» Task material

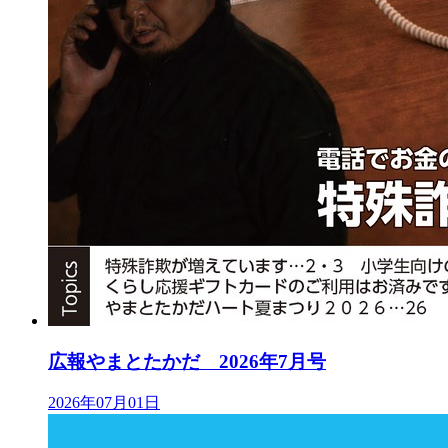
広報やまとたかだ 2026年7月号
2026年07月01日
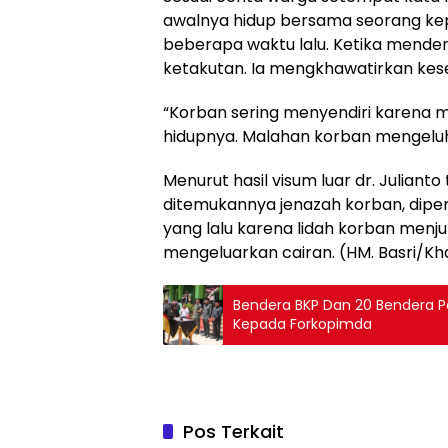
awalnya hidup bersama seorang ke
beberapa waktu lalu. Ketika mende
ketakutan. Ia mengkhawatirkan ke
“Korban sering menyendiri karena 
hidupnya. Malahan korban mengeluh 
Menurut hasil visum luar dr. Julian
ditemukannya jenazah korban, diper
yang lalu karena lidah korban menju
mengeluarkan cairan. (HM. Basri/Kh
Bendera BKP Dan 20 Bendera Pe
Kepada Forkopimda
Pos Terkait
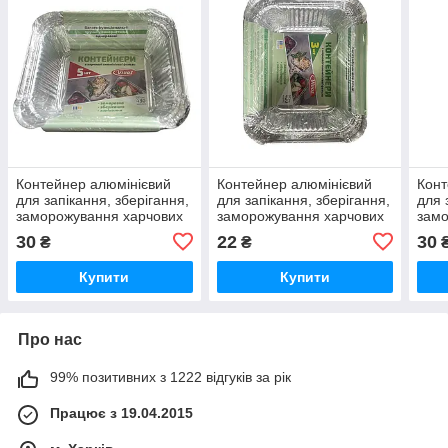
Контейнер алюмінієвий
Контейнер алюмінієвий
Конт
для запікання, зберігання,
для запікання, зберігання,
для 
заморожування харчових
заморожування харчових
замо
продуктів 430 мл,
продуктів 430 мл,
прод
30
22
30
₴
₴
(144*119*47,5 мм)
(144*119*47,5 мм)
(202
упаковка 5 штук ( без
упаковка 3 штуки (
3 шт
Купити
Купити
Про нас
99% позитивних з 1222 відгуків за рік
Працює з 19.04.2015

» What is needed
One number and nothing else is the answer: how many lines of the material include "karena".

» Answer section
2